Horatius Superbus

It's time for one of history's fabulous stories: Horatius at the bridge.

Lars Porsenna and Tarquin were on their way. Thousands of Etruscans were hitting the road for Rome, murder on their minds, sword hands twitching.

There was only one man Rome could look to in this desperate hour!


With his faithful sidekicks, Spurius Latrius and Herminius, Horatius made for the bridge over the river, the only route the Etruscans could take to Rome. As a legion of burly workers hacked and burned the bridge, Horatius stood tall and proud, shild on arm and sword in hand. No Etruscan would pass while Horatius drew breath!

A dust cloud gathered in the distance, and Horatius' eagle eye discerned Lars' flashing helm. He gripped his sword tighter and strengthened Spurius' and Herminius' reselove with a manly glance. The moment was near!
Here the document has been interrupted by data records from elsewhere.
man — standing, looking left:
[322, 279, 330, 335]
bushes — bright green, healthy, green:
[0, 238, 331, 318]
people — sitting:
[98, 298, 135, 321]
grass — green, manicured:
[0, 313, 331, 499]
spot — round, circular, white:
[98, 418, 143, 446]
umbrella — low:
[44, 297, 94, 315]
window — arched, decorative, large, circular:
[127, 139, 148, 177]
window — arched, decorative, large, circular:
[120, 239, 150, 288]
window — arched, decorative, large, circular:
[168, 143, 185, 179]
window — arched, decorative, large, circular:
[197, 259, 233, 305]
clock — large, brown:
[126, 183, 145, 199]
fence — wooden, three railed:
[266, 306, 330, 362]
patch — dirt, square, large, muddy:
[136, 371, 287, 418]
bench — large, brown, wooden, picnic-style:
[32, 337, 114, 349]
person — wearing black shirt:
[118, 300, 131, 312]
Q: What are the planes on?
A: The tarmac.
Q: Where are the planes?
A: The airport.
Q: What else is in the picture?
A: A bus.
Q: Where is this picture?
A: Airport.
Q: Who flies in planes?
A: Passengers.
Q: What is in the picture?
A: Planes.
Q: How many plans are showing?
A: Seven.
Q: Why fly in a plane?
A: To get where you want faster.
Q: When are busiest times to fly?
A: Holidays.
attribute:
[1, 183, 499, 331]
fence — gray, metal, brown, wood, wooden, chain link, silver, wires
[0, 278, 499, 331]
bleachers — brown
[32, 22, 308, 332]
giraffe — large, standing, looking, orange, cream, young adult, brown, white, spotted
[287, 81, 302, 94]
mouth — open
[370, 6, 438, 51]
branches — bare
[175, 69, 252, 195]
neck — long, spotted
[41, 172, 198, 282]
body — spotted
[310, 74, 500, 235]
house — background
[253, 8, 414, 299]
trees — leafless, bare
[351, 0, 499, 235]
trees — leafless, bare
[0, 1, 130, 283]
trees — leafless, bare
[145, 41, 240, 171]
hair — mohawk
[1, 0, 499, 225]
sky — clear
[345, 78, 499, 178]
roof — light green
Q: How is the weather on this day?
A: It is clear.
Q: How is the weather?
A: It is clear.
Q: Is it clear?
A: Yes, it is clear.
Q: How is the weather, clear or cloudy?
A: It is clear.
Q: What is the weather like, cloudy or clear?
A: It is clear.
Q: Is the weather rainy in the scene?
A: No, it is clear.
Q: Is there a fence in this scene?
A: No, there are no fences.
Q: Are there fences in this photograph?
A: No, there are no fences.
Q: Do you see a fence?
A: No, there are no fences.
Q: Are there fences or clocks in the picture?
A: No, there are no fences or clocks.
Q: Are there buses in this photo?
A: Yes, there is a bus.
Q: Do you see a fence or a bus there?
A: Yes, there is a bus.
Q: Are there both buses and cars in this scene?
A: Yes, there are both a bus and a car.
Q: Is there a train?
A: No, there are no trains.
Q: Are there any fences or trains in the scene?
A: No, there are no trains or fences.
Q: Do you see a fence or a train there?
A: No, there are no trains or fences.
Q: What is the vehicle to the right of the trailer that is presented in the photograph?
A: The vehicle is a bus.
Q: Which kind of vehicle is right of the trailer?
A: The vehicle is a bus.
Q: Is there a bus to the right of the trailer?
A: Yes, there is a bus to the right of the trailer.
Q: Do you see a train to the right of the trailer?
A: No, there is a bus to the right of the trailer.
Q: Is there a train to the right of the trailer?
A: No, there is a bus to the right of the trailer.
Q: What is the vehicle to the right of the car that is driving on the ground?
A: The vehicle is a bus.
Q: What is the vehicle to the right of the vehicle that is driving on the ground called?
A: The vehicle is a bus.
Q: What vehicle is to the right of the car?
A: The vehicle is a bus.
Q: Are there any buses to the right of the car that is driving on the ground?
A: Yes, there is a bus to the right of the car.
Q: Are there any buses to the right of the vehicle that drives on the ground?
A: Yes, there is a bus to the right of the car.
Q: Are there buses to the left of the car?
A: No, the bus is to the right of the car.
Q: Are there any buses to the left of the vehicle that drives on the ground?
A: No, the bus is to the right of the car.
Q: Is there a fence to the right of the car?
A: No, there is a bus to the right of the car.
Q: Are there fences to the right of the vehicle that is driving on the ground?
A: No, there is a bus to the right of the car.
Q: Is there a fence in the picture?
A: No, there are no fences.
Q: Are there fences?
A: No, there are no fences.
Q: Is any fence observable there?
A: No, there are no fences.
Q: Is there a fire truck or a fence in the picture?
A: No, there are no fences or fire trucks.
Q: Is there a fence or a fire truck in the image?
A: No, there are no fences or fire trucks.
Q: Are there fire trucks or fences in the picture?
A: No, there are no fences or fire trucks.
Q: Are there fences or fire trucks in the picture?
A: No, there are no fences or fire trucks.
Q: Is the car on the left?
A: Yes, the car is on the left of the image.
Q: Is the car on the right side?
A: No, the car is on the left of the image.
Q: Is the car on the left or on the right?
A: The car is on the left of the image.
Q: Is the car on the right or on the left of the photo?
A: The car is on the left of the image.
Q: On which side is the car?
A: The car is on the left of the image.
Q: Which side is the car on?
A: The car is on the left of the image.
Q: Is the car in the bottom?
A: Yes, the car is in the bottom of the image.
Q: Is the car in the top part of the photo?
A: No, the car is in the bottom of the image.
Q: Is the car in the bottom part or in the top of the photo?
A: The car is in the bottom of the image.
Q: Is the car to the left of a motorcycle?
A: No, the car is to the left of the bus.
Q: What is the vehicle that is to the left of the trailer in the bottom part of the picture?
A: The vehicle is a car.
Five hours later, Etruscans were swarming the point that Horatius and co. held firm. Behind the Romans, the workers were nearly finished, hacking and burning with as much might and valor as their aching muscles allowed. The goal was nearly accomplished. Suddenly Horatius heard a bellow of pain to his left. Spurius had fallen, a battle axe through his cranium! Screaming with rage, Horatius grabbed the axe and whirled it round his head, once, twice, thrice! It rose into the air like a giant bird of prey and landed square on the crest of Lars' aide de camp. Herminius gave a shout of triumphed, only to be silenced by the snaking blade of a swarthy Etruscan.

Darkness veiled his eyes.
Horatius experienced a warp spasm. The situation was intolerable. His frightful countenance caused the enemy to fall back with cries of fear. His rage was fearful to behold. Raising his mighty sword, he laid to. Right and left and center swept the awesome blade and the Etruscans fell before this single man as wheat in the harvest. He was a force to be reckoned with.
A shout of delight found his ears above the din of battle and he realized that the bridge was destroyed at last! Aiming one last derisive laugh at his hopelessly distraught enemies, Horatius lept into the churning waters. His friends on the other side cried out in distress to see their hero thus cruelly taken from them. They need not have worried. Within minutes, Horatius surfaced, gasping but triumphant, on the Roman side.
He clambered up the steep bank and turned to roar his contempt at those Etruscan killers-of-friends! Those sacks of wine! They had been utterly frustrated in their attempt to pillage Rome.
Horatius received laurels and wine and adulation and lived out his life forever known as the savior of Rome.


Ben Milton said...

You know, I never memorized the ending of that poem as a kid. I think MODG edited it out or something...

Catherine_Creagan said...

yeah, well I don't know it either. I pretty much made most of it up, except that i knew his friends' names and that there was a bridge involved.